**WHAT THE TASK REQUIRES**.
Once the line containing "that when you’re" is found in the entries below, reproduce it and every line after it, stopping at and including the line containing "the first day"; reproduce nothing else, and keep each line exact.

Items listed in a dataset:
# # # # # # #

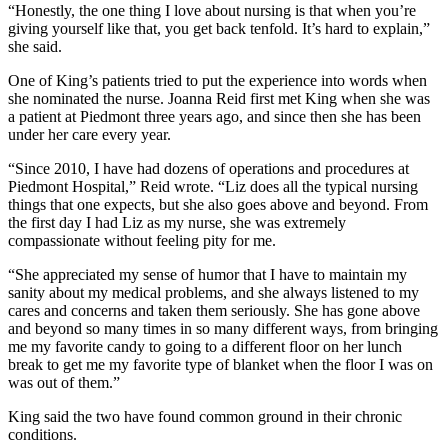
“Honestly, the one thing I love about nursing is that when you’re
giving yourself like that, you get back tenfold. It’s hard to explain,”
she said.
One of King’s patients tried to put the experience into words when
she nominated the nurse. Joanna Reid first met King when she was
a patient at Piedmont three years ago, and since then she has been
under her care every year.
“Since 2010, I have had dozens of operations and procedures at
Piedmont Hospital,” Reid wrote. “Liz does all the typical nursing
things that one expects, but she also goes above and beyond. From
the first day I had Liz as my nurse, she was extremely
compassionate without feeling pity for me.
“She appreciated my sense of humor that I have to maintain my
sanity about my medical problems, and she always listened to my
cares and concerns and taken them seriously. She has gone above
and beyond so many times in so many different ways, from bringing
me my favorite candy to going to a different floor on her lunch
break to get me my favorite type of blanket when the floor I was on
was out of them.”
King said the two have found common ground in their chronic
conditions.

# # # # # # #

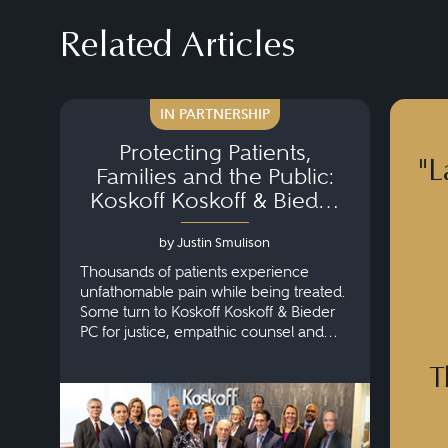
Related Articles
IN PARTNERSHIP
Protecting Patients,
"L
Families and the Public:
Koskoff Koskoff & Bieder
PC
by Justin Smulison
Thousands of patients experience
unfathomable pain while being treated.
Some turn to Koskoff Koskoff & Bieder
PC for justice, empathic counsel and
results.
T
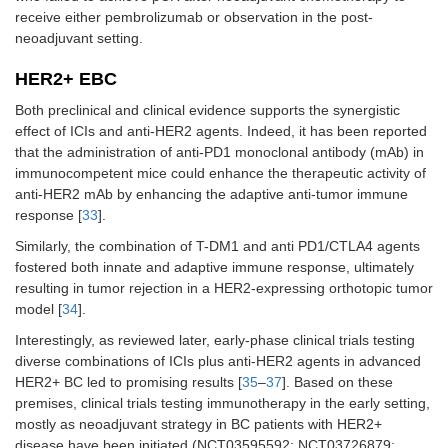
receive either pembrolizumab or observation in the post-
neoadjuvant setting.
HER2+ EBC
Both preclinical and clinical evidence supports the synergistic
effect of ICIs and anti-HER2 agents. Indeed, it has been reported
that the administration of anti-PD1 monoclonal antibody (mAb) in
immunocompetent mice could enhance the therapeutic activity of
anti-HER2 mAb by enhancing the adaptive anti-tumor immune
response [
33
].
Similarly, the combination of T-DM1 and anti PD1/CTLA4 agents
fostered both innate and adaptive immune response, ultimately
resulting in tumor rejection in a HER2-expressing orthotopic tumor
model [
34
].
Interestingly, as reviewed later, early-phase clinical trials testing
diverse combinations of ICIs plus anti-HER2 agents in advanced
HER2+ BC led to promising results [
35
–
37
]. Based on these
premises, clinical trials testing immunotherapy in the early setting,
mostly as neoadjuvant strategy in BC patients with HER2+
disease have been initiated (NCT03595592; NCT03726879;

# # # # # # #

**EXERCISE RESPONSE**.
“Honestly, the one thing I love about nursing is that when you’re
giving yourself like that, you get back tenfold. It’s hard to explain,”
she said.
One of King’s patients tried to put the experience into words when
she nominated the nurse. Joanna Reid first met King when she was
a patient at Piedmont three years ago, and since then she has been
under her care every year.
“Since 2010, I have had dozens of operations and procedures at
Piedmont Hospital,” Reid wrote. “Liz does all the typical nursing
things that one expects, but she also goes above and beyond. From
the first day I had Liz as my nurse, she was extremely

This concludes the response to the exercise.